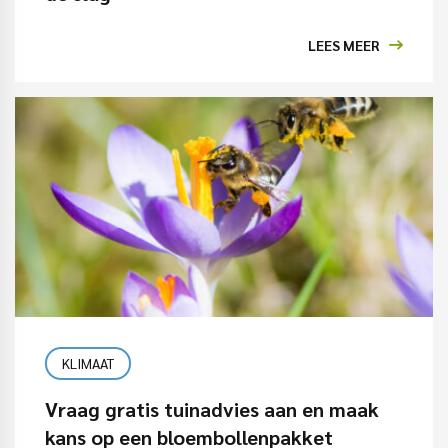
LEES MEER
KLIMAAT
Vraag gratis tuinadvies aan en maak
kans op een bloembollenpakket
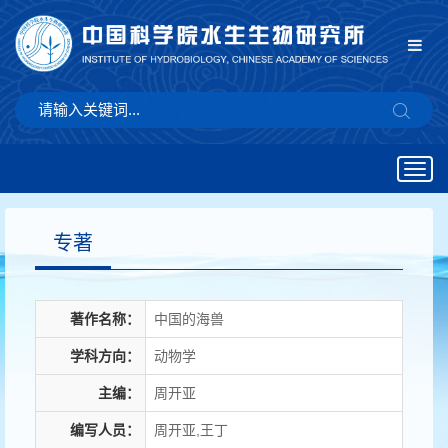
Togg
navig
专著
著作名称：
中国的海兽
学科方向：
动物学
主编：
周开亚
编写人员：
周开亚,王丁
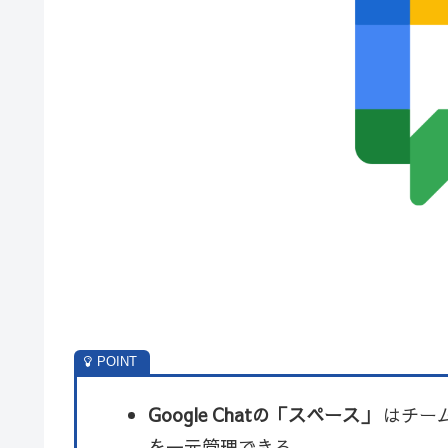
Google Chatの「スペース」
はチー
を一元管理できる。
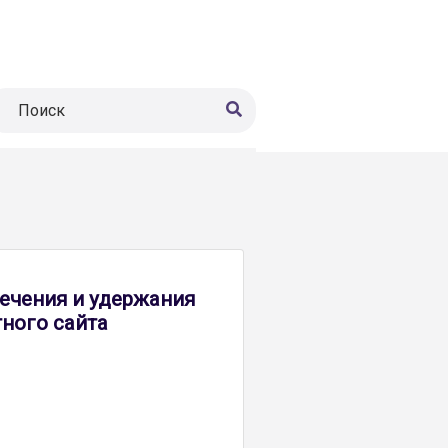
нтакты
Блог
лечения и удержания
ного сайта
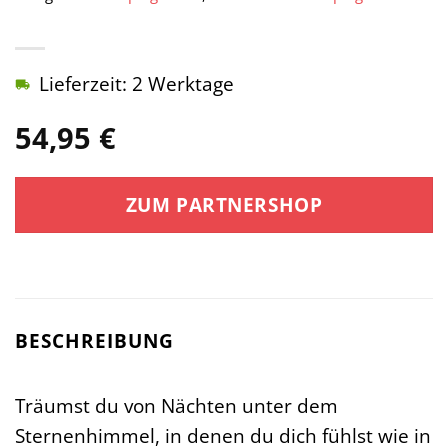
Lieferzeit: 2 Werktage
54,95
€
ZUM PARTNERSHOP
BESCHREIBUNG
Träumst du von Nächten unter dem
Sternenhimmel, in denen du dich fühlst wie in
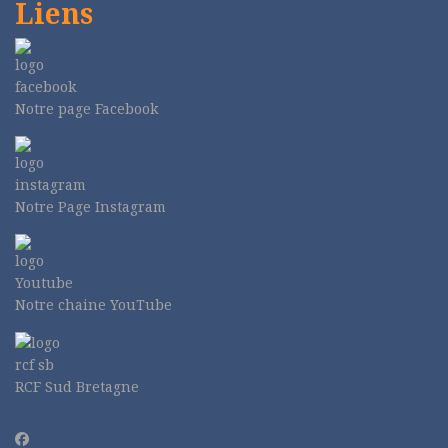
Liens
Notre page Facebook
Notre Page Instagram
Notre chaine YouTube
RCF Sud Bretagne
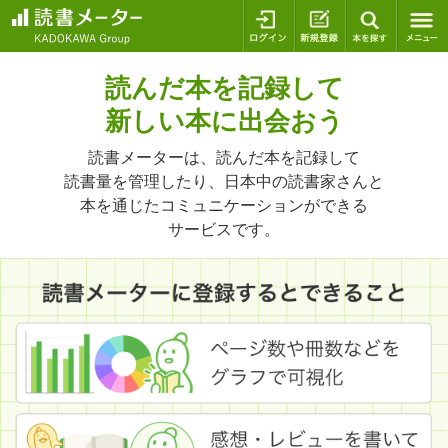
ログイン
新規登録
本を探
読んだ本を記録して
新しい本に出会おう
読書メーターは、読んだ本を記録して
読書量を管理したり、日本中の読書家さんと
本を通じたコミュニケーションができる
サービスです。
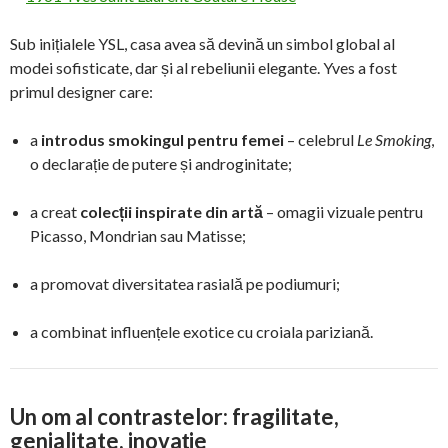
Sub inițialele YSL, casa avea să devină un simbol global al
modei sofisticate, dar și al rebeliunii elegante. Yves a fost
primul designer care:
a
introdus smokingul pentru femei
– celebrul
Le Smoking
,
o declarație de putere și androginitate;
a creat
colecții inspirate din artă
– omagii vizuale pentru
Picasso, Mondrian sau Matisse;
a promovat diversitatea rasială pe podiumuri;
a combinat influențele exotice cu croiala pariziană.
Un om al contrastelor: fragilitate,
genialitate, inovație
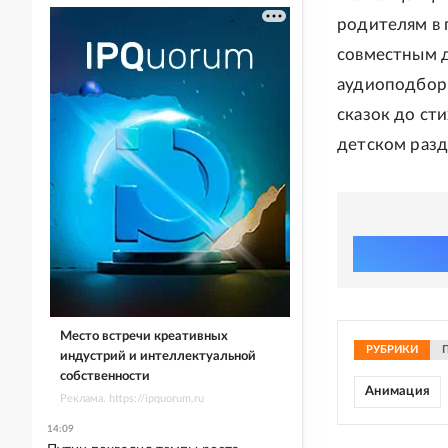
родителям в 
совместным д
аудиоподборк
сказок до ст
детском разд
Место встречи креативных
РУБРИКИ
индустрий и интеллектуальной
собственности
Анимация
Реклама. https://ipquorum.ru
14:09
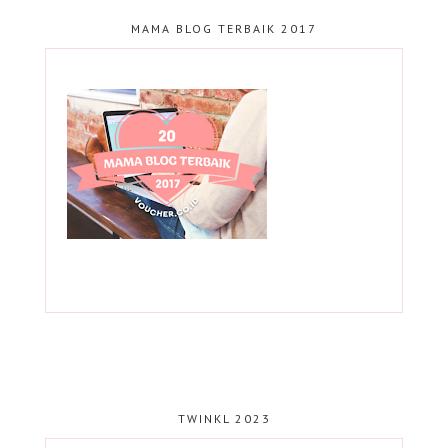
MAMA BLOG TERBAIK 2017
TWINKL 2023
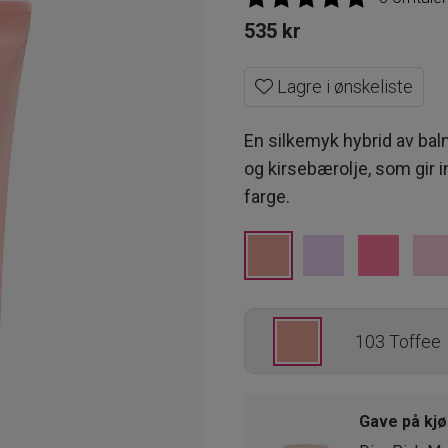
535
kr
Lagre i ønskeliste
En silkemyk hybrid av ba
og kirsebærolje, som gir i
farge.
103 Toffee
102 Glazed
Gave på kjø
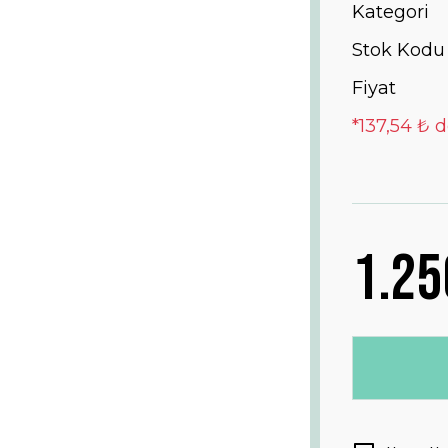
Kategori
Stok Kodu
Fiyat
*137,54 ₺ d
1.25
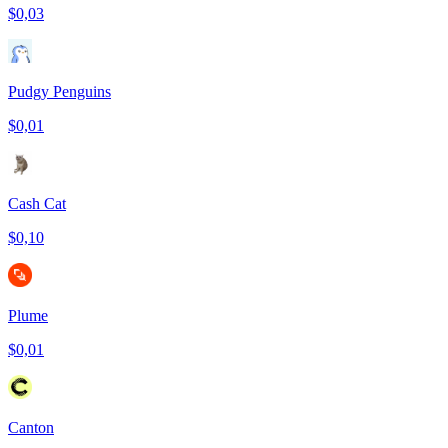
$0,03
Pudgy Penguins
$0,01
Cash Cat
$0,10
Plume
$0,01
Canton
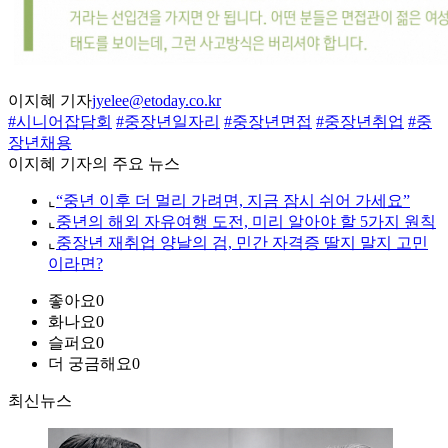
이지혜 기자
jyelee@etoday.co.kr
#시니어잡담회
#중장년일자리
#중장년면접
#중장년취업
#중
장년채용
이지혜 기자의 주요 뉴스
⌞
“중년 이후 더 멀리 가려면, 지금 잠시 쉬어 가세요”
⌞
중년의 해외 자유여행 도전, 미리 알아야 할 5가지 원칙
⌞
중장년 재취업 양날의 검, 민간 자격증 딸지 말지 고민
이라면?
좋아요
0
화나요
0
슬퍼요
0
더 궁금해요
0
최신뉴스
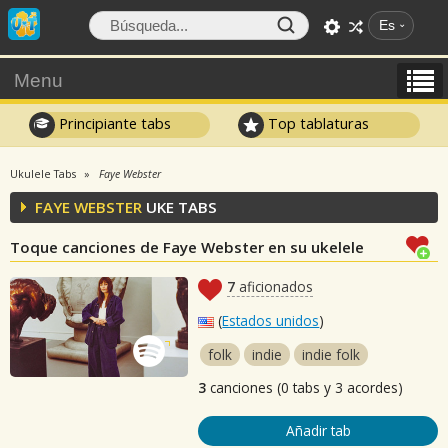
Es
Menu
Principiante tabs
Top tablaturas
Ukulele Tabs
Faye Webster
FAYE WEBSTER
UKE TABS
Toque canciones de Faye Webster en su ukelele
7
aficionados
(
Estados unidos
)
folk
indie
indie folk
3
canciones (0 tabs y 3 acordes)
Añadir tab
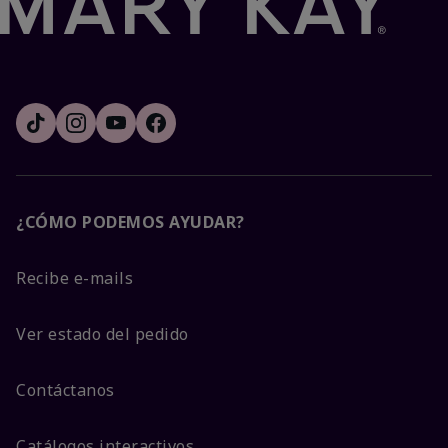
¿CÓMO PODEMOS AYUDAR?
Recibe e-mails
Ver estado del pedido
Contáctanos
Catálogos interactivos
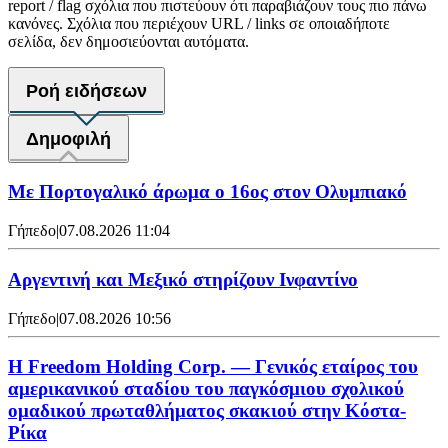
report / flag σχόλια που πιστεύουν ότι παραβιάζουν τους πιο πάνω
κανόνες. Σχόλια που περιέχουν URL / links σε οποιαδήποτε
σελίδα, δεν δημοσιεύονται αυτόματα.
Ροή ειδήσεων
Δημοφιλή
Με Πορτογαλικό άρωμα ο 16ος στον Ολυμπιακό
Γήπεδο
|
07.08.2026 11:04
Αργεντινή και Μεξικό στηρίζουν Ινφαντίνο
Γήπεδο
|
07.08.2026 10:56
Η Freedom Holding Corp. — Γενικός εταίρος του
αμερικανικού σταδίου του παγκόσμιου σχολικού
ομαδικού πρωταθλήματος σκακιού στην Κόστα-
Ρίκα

*To-do item*: Retype all of the text in the material above line for line, leaving out the pictures.

*Output of the exercise*:
LEES MEER
KLIMAAT
Vraag gratis tuinadvies aan en maak
kans op een bloembollenpakket
Togg
navig
专著
著作名称：
中国的海兽
学科方向：
动物学
主编：
周开亚
编写人员：
周开亚,王丁
Google Chatの「スペース」
はチー
を一元管理できる。
нтакты
Блог
лечения и удержания
ного сайта
Lieferzeit: 2 Werktage
54,95
€
ZUM PARTNERSHOP
BESCHREIBUNG
Träumst du von Nächten unter dem
Sternenhimmel, in denen du dich fühlst wie in
Liens
Notre page Facebook
Notre Page Instagram
Notre chaine YouTube
RCF Sud Bretagne
ログイン
新規登録
本を探
読んだ本を記録して
新しい本に出会おう
読書メーターは、読んだ本を記録して
読書量を管理したり、日本中の読書家さんと
本を通じたコミュニケーションができる
サービスです。
Sub inițialele YSL, casa avea să devină un simbol global al
modei sofisticate, dar și al rebeliunii elegante. Yves a fost
primul designer care:
a
introdus smokingul pentru femei
– celebrul
Le Smoking
,
o declarație de putere și androginitate;
a creat
colecții inspirate din artă
– omagii vizuale pentru
Picasso, Mondrian sau Matisse;
a promovat diversitatea rasială pe podiumuri;
a combinat influențele exotice cu croiala pariziană.
Un om al contrastelor: fragilitate,
genialitate, inovație
родителям в 
совместным д
аудиоподборк
сказок до ст
детском разд
Место встречи креативных
РУБРИКИ
индустрий и интеллектуальной
собственности
Анимация
Реклама. https://ipquorum.ru
14:09
MAMA BLOG TERBAIK 2017
TWINKL 2023
535
kr
Lagre i ønskeliste
En silkemyk hybrid av ba
og kirsebærolje, som gir i
farge.
103 Toffee
102 Glazed
Gave på kjø
Kategori
Stok Kodu
Fiyat
*137,54 ₺ d
1.25
$0,03
Pudgy Penguins
$0,01
Cash Cat
$0,10
Plume
$0,01
Canton
이지혜 기자
jyelee@etoday.co.kr
#시니어잡담회
#중장년일자리
#중장년면접
#중장년취업
#중
장년채용
이지혜 기자의 주요 뉴스
⌞
“중년 이후 더 멀리 가려면, 지금 잠시 쉬어 가세요”
⌞
중년의 해외 자유여행 도전, 미리 알아야 할 5가지 원칙
⌞
중장년 재취업 양날의 검, 민간 자격증 딸지 말지 고민
이라면?
좋아요
0
화나요
0
슬퍼요
0
더 궁금해요
0
최신뉴스
Es
Menu
Principiante tabs
Top tablaturas
Ukulele Tabs
Faye Webster
FAYE WEBSTER
UKE TABS
Toque canciones de Faye Webster en su ukelele
7
aficionados
(
Estados unidos
)
folk
indie
indie folk
3
canciones (0 tabs y 3 acordes)
Añadir tab
¿CÓMO PODEMOS AYUDAR?
Recibe e-mails
Ver estado del pedido
Contáctanos
Catálogos interactivos
report / flag σχόλια που πιστεύουν ότι παραβιάζουν τους πιο πάνω
κανόνες. Σχόλια που περιέχουν URL / links σε οποιαδήποτε
σελίδα, δεν δημοσιεύονται αυτόματα.
Ροή ειδήσεων
Δημοφιλή
Με Πορτογαλικό άρωμα ο 16ος στον Ολυμπιακό
Γήπεδο
|
07.08.2026 11:04
Αργεντινή και Μεξικό στηρίζουν Ινφαντίνο
Γήπεδο
|
07.08.2026 10:56
Η Freedom Holding Corp. — Γενικός εταίρος του
αμερικανικού σταδίου του παγκόσμιου σχολικού
ομαδικού πρωταθλήματος σκακιού στην Κόστα-
Ρίκα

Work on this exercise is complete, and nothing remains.